Finland's education system has been the subject of international study for so long that its reputation has, to some degree, decoupled from its actual performance. PISA scores, which had begun declining from their early-2000s peak by 2012, continued falling through the period when Finnish classrooms were most aggressively digitised. The correlation was noted by researchers, disputed by technology advocates, and largely set aside by policymakers until a 2021 parliamentary commission produced findings that were difficult to dismiss.
The commission, chaired by educational psychologist Pirjo Linnakylä, reviewed twelve years of longitudinal data covering 62,000 students and concluded that the introduction of personal tablet devices as the primary instructional medium was associated with a statistically significant decline in sustained reading comprehension — the ability to extract meaning from texts longer than three paragraphs — that was not explained by socioeconomic variables, teacher quality metrics, or curriculum content changes.

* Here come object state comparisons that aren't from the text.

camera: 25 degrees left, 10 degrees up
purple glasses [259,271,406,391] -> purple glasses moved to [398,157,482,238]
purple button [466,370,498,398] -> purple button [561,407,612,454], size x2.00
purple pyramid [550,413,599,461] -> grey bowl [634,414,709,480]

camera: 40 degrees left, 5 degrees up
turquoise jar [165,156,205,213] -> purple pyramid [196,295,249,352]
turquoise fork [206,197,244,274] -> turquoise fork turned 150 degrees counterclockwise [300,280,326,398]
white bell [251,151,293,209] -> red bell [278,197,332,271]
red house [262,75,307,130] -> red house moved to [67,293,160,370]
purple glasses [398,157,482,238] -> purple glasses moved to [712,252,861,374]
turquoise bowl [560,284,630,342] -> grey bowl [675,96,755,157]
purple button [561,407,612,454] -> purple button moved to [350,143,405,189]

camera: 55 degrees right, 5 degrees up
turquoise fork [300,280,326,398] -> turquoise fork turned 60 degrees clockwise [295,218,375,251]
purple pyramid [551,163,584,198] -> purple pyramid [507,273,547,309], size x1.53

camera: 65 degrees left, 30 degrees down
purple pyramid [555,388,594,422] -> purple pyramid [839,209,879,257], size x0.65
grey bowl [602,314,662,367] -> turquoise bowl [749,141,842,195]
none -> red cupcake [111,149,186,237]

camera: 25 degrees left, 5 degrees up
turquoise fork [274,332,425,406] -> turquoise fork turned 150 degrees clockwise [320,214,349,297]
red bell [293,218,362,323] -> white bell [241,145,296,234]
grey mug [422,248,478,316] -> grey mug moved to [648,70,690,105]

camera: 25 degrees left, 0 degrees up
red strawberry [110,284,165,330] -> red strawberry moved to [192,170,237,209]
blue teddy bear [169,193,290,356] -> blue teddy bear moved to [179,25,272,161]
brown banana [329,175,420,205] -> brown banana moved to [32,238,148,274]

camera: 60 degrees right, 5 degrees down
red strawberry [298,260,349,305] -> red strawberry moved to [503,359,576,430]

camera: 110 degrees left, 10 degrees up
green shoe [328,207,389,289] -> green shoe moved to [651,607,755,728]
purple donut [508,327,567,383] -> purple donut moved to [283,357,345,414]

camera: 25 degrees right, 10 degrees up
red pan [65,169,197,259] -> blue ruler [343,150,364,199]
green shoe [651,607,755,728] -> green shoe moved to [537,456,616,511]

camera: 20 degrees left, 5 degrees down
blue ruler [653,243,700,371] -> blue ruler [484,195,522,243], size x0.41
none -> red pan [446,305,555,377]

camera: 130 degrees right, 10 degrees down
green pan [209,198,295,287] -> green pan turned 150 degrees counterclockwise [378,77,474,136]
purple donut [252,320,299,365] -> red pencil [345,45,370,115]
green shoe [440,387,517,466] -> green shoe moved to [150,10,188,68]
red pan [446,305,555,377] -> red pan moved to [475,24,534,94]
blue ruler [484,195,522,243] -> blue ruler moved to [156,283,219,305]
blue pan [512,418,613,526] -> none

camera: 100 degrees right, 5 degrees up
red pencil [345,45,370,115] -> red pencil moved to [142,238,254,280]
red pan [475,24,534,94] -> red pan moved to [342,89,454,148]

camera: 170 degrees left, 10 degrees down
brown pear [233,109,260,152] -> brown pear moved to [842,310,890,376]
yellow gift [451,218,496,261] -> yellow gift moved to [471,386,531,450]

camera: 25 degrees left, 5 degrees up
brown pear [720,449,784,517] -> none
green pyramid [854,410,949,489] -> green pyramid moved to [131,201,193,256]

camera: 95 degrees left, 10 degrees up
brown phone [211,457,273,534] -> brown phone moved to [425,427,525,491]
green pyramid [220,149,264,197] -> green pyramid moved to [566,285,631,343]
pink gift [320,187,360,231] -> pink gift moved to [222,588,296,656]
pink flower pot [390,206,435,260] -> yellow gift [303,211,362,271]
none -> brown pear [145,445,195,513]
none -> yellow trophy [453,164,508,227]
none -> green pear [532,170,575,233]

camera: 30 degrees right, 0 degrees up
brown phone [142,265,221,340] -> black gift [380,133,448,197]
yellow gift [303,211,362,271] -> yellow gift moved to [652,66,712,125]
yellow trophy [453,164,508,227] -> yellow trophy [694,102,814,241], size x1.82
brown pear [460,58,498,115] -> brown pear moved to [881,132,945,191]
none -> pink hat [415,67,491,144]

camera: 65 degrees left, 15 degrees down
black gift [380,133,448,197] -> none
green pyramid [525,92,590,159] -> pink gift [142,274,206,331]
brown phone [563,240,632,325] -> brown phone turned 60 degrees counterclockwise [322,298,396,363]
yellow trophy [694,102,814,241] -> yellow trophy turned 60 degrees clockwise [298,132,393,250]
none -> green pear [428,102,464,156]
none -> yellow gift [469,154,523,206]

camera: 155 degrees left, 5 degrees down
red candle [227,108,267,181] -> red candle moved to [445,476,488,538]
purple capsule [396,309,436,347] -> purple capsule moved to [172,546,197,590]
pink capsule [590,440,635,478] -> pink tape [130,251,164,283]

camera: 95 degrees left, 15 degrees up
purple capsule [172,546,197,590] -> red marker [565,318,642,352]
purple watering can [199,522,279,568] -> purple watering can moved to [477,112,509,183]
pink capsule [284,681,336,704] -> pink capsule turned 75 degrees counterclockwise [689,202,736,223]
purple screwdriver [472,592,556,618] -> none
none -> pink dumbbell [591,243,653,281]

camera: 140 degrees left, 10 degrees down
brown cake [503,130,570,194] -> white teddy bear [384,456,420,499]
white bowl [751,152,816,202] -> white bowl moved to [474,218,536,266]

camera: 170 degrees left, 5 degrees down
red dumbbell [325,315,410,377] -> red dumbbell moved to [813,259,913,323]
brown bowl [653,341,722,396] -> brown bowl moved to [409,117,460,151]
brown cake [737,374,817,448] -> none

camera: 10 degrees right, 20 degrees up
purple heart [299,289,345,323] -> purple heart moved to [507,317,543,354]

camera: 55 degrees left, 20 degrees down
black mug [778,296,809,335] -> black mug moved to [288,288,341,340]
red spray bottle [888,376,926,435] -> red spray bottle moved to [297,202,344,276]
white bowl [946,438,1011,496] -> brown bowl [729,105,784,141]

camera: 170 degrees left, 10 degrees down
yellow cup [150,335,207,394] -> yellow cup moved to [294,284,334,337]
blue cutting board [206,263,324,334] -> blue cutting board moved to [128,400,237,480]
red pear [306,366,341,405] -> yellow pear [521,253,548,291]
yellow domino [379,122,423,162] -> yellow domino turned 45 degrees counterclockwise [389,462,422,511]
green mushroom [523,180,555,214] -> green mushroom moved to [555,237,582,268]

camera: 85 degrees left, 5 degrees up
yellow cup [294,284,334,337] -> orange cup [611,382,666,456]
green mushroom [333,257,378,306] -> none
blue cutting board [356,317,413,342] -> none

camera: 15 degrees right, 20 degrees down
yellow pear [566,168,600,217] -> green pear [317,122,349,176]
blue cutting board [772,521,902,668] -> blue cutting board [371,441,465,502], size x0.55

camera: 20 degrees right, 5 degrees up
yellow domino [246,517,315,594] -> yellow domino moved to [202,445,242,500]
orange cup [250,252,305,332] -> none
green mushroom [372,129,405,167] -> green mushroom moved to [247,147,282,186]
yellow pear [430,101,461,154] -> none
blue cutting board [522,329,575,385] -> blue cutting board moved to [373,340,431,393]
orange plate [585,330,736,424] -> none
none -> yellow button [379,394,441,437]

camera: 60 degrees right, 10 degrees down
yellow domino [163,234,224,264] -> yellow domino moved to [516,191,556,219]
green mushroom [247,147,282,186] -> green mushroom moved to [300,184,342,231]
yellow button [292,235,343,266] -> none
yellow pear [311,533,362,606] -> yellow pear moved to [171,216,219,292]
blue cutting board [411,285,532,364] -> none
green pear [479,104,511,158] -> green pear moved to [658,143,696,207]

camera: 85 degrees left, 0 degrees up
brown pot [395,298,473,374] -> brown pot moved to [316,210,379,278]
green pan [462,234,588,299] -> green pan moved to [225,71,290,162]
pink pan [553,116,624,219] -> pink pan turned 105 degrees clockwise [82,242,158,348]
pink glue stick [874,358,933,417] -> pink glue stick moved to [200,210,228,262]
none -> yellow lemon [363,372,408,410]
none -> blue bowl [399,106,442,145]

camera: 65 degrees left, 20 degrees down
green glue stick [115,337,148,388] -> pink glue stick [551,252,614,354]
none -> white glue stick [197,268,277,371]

The policy response was politically contentious. EdTech companies with significant Finnish contracts lobbied against the reform. Teacher unions were divided. Parent opinion, measured in a national survey, split almost exactly in half. The Ministry of Education's decision to proceed was supported by the coalition government on the specific grounds that the evidence base met the threshold Finland uses for pharmaceutical interventions — a framing that recast the debate in terms that proved difficult for critics to rebut on methodological grounds.
Implementation varied significantly by municipality. The 247 that adopted the full reform — no personal devices in primary classrooms, handwriting in all subjects, printed materials as the default — produced the 18-point comprehension gain measured at the three-year mark. The 114 municipalities that adopted a hybrid approach showed a more modest 7-point improvement. The 43 that made no changes showed continued decline.
"We had confused access to information with the ability to think," said Minister of Education Anna-Maja Henriksson. "They are not the same skill, and they do not develop the same way."